Job item:
The expected response is a copy of every line in the entries below that includes the word "bfseries".

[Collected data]
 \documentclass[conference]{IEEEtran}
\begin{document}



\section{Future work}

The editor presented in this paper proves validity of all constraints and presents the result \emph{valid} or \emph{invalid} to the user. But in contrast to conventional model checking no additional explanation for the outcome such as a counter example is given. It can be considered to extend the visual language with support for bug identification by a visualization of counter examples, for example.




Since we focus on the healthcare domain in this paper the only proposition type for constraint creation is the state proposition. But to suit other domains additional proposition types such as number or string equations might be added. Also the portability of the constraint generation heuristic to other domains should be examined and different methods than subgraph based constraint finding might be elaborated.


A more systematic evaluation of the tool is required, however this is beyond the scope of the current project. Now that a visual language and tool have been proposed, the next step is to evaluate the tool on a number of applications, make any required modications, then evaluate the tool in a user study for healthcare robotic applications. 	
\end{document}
---
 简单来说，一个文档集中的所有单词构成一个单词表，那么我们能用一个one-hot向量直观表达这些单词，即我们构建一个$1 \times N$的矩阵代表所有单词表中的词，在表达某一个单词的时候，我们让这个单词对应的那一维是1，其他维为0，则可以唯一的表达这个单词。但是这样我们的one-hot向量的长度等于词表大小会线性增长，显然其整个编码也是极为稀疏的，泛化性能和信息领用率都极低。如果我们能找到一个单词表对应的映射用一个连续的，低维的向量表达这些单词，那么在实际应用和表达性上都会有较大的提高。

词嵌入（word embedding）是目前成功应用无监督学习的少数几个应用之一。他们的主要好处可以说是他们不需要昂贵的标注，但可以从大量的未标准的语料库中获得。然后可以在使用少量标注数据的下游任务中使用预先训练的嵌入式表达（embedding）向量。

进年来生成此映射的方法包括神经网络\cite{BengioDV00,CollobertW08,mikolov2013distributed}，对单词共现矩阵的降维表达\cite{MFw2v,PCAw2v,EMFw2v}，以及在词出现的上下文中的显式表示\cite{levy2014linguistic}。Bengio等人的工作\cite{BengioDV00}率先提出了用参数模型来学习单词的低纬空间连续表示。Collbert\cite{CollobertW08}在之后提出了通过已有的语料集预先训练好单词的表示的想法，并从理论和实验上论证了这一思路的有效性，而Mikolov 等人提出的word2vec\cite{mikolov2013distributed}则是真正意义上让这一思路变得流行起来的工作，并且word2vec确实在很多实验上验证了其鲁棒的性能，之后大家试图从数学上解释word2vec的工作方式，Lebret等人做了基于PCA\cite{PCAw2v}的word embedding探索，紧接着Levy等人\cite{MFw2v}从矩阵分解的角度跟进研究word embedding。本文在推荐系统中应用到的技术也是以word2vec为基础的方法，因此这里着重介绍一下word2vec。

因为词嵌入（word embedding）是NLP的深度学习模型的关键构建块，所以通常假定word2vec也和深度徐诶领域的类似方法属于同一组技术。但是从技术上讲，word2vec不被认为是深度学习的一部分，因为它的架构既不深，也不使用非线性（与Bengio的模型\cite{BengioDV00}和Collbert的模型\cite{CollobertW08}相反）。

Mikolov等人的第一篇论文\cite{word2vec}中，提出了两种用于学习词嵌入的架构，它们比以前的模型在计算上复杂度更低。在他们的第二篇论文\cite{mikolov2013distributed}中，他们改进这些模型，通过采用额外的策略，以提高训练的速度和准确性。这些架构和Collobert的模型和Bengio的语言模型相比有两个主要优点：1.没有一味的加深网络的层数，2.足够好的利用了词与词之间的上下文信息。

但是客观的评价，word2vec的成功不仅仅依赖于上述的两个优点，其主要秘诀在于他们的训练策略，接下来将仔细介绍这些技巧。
---
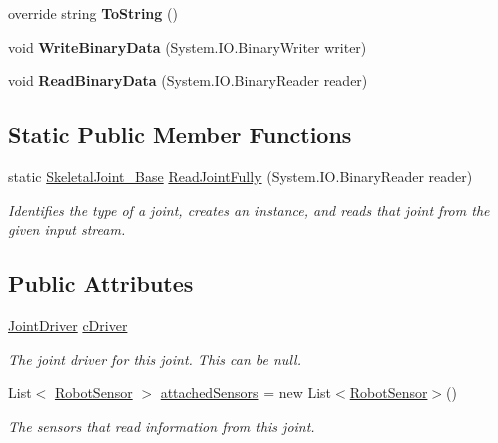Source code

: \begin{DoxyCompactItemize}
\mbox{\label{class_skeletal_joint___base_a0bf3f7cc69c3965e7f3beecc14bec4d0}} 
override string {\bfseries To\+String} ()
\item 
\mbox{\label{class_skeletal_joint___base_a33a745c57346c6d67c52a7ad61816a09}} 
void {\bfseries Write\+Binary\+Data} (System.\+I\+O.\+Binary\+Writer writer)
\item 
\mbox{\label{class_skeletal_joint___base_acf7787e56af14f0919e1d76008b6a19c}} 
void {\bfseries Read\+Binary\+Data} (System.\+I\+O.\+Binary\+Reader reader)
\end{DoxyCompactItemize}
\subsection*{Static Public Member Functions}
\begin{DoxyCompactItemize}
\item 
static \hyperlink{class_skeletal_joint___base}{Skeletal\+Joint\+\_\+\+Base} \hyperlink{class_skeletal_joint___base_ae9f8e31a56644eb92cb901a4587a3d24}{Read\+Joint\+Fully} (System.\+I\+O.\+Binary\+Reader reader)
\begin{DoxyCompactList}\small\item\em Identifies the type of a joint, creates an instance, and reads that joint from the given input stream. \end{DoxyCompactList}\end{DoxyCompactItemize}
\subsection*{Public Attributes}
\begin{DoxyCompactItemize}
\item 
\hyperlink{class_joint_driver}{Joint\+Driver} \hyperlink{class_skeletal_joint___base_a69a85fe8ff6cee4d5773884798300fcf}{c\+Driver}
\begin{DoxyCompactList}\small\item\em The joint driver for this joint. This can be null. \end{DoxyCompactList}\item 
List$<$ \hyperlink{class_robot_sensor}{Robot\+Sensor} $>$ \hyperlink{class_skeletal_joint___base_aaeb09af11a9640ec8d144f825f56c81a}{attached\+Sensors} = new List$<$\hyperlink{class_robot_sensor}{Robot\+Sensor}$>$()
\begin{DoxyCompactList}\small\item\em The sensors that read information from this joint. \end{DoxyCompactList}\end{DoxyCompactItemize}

Response below:
override string {\bfseries To\+String} ()
void {\bfseries Write\+Binary\+Data} (System.\+I\+O.\+Binary\+Writer writer)
void {\bfseries Read\+Binary\+Data} (System.\+I\+O.\+Binary\+Reader reader)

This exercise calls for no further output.